Silicosis results from the inhalation and pulmonary deposition of respirable crystalline silica dust, mostly from quartz, stone, sand, or flint. Silicosis can also develop from talc, vermiculites, and mica. The danger to the worker depends on the concentration of dust in the atmosphere, the percentage of respirable free silica particles in the dust, and the duration of exposure. Respirable particles are less than 10 microns in diameter, but the disease-causing particles deposited in the alveolar space are usually 1 to 3 microns in diameter. Silicosis severity is graded on the International Organization Scale based on size, shape, location, and profusion of the opacities. Confluent silicotic nodules destroy lung parenchyma, so the severest grading results in massive pulmonary fibrosis, which is indistinguishable from other forms of fibrotic lung disease.

Industrial sources of silica in its pure form include the manufacture of ceramics (flint) and building materials (sandstone). Silica occurs in mixed form in the production of construction materials (cement). It’s found in powder form (silica flour) in paints, porcelain, scouring soaps, and wood fillers as well as in the
mining of gold, coal, lead, zinc, and iron. Foundry workers, boiler scalers, and stonecutters are all exposed to silica dust and, therefore, are at high risk for developing silicosis.
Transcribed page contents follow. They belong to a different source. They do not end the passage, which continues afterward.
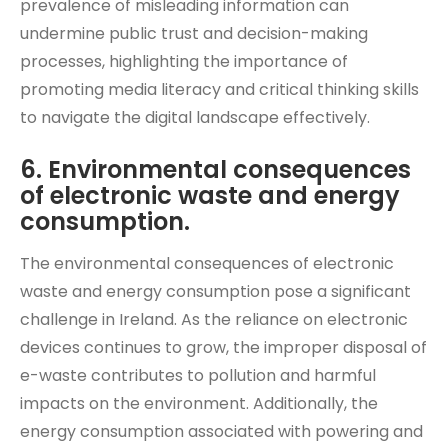
prevalence of misleading information can
undermine public trust and decision-making
processes, highlighting the importance of
promoting media literacy and critical thinking skills
to navigate the digital landscape effectively.
6. Environmental consequences
of electronic waste and energy
consumption.
The environmental consequences of electronic
waste and energy consumption pose a significant
challenge in Ireland. As the reliance on electronic
devices continues to grow, the improper disposal of
e-waste contributes to pollution and harmful
impacts on the environment. Additionally, the
energy consumption associated with powering and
Nodules result when alveolar macrophages ingest silica particles, which they’re unable to process. As a result, the macrophages release cytokines, proteolytic enzymes, tumor necrosing factor, and growth factor into surrounding tissue, stimulating the inflammatory response. The subsequent inflammation attracts other macrophages and fibroblasts into the region to produce fibrous tissue and wall off the reaction. The resulting nodule has an onionskin appearance when viewed under a microscope. Nodules develop adjacent to terminal and respiratory bronchioles, concentrate in the upper lobes, and are commonly accompanied by bullous changes in both lobes. If the disease process doesn’t progress, minimal physiologic disturbances and no disability occur. Occasionally, however, the fibrotic response accelerates, engulfing and destroying large areas of the lung (progressive massive fibrosis or conglomerate lesions). Fibrosis may continue even after exposure to dust has ended. Patients exposed to silica, even without silicosis, have three times the risk of developing tuberculosis (TB).